Eigentlich ist die Sachlage selten so klar wie hier: Alle für die europäischen Länder geltenden Menschenrechtskonventionen der letzten 70 Jahre bestimmen die Religionsfreiheit als ein grundlegendes Menschenrecht. Menschen sollen unbehelligt von Religion leben können. Und sie sollen in Fragen des Gedankens, Gewissens und Glaubens frei sein und dies auch in der Öffentlichkeit bekunden können. Maßen sich Politik oder Recht dagegen an, die Bekundung in der Öffentlichkeit zu untersagen, geben sie ihre Neutralität auf und werden sie zur Partei in Religions- und Weltanschauungsfragen.
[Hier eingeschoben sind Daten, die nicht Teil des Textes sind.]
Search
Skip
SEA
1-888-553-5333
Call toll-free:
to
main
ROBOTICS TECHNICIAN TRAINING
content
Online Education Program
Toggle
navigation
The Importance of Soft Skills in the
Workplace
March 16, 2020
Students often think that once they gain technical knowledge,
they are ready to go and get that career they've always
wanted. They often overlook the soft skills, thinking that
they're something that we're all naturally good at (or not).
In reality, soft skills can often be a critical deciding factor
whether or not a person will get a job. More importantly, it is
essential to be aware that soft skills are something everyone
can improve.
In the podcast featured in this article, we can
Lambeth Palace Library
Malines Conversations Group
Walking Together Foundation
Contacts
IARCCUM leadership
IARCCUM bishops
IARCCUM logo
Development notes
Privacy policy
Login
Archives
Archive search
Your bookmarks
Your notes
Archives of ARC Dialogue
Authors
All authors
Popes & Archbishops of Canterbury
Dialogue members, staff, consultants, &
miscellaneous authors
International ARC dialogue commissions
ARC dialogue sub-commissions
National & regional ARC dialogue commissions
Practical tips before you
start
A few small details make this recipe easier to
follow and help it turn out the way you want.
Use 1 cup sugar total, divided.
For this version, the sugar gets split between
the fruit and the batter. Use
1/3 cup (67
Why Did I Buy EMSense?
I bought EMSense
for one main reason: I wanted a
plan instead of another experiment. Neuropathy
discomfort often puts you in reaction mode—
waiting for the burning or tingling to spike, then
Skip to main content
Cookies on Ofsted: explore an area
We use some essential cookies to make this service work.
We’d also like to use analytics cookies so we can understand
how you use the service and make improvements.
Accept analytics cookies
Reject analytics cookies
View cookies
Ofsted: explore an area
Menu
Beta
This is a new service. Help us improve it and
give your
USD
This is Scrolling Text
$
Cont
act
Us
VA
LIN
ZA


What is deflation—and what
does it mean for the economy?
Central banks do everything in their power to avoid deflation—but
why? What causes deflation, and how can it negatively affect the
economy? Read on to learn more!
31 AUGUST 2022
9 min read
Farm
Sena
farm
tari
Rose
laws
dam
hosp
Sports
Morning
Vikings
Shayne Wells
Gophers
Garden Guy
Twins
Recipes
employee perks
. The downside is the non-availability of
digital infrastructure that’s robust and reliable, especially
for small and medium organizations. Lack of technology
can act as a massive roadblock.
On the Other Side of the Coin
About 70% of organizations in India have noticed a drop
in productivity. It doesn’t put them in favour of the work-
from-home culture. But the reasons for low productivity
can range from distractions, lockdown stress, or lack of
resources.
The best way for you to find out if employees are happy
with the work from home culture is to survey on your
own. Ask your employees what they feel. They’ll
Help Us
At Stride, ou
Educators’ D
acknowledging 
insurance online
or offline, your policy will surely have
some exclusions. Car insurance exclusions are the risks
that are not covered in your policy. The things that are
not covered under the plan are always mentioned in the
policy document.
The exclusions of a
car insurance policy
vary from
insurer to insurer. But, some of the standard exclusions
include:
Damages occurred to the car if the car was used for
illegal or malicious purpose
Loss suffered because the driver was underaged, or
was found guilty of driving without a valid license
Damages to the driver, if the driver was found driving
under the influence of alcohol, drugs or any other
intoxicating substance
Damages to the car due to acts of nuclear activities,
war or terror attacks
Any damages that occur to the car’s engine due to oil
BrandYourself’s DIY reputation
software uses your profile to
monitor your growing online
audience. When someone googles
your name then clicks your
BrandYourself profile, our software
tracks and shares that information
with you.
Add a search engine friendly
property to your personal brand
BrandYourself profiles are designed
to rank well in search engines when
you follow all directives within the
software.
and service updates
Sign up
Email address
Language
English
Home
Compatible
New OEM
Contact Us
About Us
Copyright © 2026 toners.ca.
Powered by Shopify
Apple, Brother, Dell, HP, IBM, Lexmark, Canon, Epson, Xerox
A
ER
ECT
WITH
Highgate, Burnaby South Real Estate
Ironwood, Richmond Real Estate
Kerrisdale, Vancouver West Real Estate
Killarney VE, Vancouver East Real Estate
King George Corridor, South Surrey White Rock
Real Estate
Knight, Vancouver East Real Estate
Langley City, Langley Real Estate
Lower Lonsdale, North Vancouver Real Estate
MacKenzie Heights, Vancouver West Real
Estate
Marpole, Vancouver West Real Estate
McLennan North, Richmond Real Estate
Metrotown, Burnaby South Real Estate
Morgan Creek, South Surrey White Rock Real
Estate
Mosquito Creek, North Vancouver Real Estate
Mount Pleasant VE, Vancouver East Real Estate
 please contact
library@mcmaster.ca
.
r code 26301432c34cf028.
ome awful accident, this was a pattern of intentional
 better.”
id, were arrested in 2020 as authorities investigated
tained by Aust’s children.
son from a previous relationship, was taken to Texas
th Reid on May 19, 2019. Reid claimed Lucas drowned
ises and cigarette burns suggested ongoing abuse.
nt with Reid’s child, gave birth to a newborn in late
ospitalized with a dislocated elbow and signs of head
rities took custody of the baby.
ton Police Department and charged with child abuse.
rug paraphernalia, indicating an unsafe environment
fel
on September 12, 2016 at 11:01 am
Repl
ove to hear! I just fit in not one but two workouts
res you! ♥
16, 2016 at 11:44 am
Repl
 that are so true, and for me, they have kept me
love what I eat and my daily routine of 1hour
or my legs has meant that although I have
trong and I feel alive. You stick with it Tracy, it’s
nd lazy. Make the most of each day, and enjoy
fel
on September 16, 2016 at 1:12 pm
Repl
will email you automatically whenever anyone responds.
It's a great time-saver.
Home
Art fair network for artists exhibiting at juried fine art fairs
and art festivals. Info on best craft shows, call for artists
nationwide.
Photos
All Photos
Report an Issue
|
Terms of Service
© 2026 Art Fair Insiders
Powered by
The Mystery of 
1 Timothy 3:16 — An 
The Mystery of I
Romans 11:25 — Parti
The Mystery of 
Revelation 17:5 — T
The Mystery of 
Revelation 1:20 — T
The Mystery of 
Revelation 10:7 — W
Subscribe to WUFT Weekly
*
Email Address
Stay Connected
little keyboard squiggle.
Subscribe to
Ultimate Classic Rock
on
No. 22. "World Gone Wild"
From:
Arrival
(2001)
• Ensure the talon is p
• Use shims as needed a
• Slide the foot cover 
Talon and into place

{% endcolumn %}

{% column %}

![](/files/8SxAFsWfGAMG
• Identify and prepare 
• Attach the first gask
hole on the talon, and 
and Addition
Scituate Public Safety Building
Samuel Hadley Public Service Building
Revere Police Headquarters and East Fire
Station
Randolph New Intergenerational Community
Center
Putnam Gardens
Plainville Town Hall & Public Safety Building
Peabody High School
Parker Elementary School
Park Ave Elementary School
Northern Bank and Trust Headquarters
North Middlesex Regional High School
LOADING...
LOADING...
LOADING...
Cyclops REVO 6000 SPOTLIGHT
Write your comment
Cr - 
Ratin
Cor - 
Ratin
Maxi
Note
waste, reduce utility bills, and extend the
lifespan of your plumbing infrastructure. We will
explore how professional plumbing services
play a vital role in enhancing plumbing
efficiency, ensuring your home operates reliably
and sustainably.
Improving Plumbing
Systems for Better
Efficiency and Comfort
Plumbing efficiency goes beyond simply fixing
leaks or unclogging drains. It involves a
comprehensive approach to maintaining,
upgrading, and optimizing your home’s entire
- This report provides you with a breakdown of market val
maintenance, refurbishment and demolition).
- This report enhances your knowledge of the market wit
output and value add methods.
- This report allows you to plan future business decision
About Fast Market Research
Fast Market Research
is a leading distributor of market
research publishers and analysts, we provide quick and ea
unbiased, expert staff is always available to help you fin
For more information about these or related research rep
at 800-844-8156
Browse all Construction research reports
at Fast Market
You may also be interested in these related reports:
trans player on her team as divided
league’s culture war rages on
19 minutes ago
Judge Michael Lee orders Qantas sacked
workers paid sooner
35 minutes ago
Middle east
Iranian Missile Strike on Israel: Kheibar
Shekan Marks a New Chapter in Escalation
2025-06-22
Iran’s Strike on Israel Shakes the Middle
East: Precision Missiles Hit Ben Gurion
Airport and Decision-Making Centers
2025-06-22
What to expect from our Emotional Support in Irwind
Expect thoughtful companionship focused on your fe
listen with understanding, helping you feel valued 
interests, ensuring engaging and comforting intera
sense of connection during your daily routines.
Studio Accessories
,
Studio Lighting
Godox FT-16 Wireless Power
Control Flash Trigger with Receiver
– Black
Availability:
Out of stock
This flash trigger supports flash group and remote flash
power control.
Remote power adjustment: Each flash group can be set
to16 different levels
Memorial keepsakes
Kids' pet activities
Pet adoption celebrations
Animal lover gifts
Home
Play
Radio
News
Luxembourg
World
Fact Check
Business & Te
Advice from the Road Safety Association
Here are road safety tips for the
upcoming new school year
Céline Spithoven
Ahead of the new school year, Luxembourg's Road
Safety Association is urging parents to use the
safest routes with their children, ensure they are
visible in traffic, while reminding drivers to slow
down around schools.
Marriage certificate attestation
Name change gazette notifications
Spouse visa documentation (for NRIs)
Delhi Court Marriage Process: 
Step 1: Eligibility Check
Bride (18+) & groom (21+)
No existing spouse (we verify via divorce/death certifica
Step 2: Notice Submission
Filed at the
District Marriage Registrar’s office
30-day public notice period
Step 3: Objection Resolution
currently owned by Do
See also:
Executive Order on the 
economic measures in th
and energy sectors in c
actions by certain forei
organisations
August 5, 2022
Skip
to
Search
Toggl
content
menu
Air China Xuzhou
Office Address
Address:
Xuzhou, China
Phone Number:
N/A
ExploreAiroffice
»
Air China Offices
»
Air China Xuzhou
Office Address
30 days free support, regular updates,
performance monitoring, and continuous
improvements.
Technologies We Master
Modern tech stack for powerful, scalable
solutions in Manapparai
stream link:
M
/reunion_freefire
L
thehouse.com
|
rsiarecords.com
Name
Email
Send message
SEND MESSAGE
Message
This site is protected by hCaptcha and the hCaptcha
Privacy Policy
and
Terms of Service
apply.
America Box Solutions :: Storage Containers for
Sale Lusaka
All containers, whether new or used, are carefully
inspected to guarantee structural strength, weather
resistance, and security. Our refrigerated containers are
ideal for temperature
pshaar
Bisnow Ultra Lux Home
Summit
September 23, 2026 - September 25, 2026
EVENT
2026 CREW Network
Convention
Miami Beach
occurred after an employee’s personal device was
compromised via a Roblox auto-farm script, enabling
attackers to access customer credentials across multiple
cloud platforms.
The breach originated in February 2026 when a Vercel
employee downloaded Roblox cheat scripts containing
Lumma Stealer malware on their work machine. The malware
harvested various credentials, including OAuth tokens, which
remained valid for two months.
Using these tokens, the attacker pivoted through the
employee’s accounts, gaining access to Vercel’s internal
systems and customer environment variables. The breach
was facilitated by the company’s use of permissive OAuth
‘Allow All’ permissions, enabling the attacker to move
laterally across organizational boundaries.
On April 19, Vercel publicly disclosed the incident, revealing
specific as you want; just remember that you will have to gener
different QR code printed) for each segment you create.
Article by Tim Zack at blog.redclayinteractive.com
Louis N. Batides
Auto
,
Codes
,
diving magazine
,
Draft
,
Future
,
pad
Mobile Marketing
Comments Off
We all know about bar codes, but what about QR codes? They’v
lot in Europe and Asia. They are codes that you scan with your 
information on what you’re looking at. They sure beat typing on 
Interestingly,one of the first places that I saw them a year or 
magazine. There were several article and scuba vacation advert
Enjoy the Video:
Wenn ein Arbeitgeber einen Arbeitsvertrag mit einem Arbeitnehmer abschließt, kauft er dessen Zeit, nicht jedoch dessen Seele. Wie also kann der Europäische Gerichtshof (EuGH) zu der Entscheidung kommen, dass die belgische Sicherheitsfirma G4S Secure Solutions NV seiner angestellten Rezeptionistin das Tragen eines Kopftuchs verbieten kann? Hier lohnt ein Blick in die Schlussanträge der Generalanwältin, denen der EuGH in der Sache gefolgt ist. Danach sieht die Generalanwältin auch, dass die Religionsfreiheit ein schützenswertes Menschenrecht ist und dass ein Kopftuchverbot diskriminiert, weil davon ja nur Muslime, aber eben nicht andere betroffen sind, deren öffentliches Bekenntnis unauffälliger ist. Allerdings meint sie, dass eine solche Diskriminierung durchaus rechtens ist, wenn der Arbeitgeber ein rechtmäßiges Ziel verfolgt, denn die Quintessenz dieser Antidiskriminierungsrichtlinie 2000/78 der EU ist, eine Rechtfertigung von Ungleichbehandlungen aus wirtschaftlichen – genauer unternehmerischen – Gründen zu ermöglichen. Das Grundrecht auf Religionsfreiheit wiegt so geringer als der unternehmerische Beurteilungsspielraum, der seine Grundlage im Grundrecht der unternehmerischen Freiheit findet. Deutlicher geht es kaum.

 

Die Arbeitsrechtsprechung des EuGH stand in den letzten Jahren bereits regelmäßig in der Kritik, weil sie beim Streik- und Tarifrecht den unternehmerischen Freiheiten Vorrang einräumte. Im Bereich des individuellen Arbeitsrechts allerdings entschied sie auch oft zugunsten von Arbeitnehmerinnen und Arbeitnehmern. Mit der Leitentscheidung von dieser Woche hat sie bei Letzterem den Kurs gewechselt.

 

Das wird aus einem weiteren Teil der Begründung deutlich, der auch das menschenrechtliche Desaster dieser Entscheidung vor Augen führt. Warum und an was jemand glaubt, lässt sich nicht in jedem Falle genau klären. Das liegt in der Natur des Glaubens, bei Offenbarungsreligionen geht dies schon aus dem Begriff hervor: Sie offenbaren sich oder nicht. Auch warum jemand etwa eine solidarische oder egoistische Gesellschaft für das bessere Modell hält, lässt sich nicht komplett rekonstruieren. Der Reflexion des Betreffenden gehen frühere Erfahrungen und Entscheidungen voraus, die die spätere Wahrnehmung und die Möglichkeiten der Reflexion geprägt haben.

 

Im Gutachten der Generalanwältin heißt es dagegen, Religionsausübung ist weniger eine unabänderliche Gegebenheit als vielmehr ein Aspekt der privaten Lebensführung, auf den die Arbeitnehmer zudem willentlich Einfluss nehmen können. Der Mensch erscheint so als eine sich selbst aus einem Wunschbaukasten frei kombinierbare Bastelspielindividualität – allerdings unter der Bedingung, dass sie nicht die »unternehmerische Freiheit« angreift. Nun können die von mir vorgebrachten Argumente zum Grund des Glaubens und der Weltanschauung angezweifelt werden. Aber genau weil es unterschiedliche Sichtweisen gibt, soll der Staat neutral und unparteiisch sein, weil er nur so einer für alle sein kann.

 

Die Entscheidung des EuGH dagegen setzt voraus, dass jeder Mensch eine atheistische bzw. agnostische Weltanschauung haben soll, um die unternehmerische Profitmaximierung zu optimieren – so sieht ein Ende der Religionsfreiheit aus.